We will go over many of these function in the 'Hands on Data Analysis' Lab

## Combining Data Frames

If you are pulling data from many sources, it's natrual to first import each into their own data frame. Once we have them in structures we can work with in python, we are able to stitch them together based off of the information they contain.

First we'll set up two data frames:

What if the data doesnt come in the correct order?

In [12]:
df4 = pd.read_excel('Book 1 (1).xlsx')
df5 = pd.read_excel('Book (1).xlsx')

In [13]:
df4

Unnamed: 0,A,B,C,D
0,Kia,m,n,o
1,John,p,q,r


In [14]:
df5 #has the same people as df4, but the data doesn't come in the same order.

Unnamed: 0,A,B,C,D
0,Sal,d,e,f
1,Kia,g,h,i


merge df4 and df5 on 'A' to see what happens:

In [15]:
mergeddf = pd.merge(df4,df5,on='A')

In [16]:
mergeddf

Unnamed: 0,A,B_x,C_x,D_x,B_y,C_y,D_y
0,Kia,m,n,o,g,h,i


Don't worry, the developers had this in mind when making pandas, developing it to account for this very thing automatically.

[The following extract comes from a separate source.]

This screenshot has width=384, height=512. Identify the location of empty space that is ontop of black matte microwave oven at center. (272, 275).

But always consider cases like this, and research the packages you use to know if it's going to be an issue you have to account for.

## Saving back to excel or CSV

*Saving data to files like .csv or .xlsx is a great way to store data on your computer for long term use, because once you close the kernel, all your variables are erased and would have to be re-calculated!*

Saving back to an excel file or CSV is just as easy as loading them:

**Important Notes:**

The files are saved in the same directory as teh jupyter file.

If the file with the specified name already exists, it will be saved-over.

If the file with the specified name does not exist, it will be created and added to the folder.

In [82]:
#save to excel
mergeddf.to_excel('Merged_frames.xlsx',sheet_name='sheet1')
# excel 'workbooks' have sheets, we must state what sheet we're putting it on with the second argument

In [83]:
#save to CSV
mergeddf.to_csv('Merged_frames.csv')

Now you can go look at the files you've made!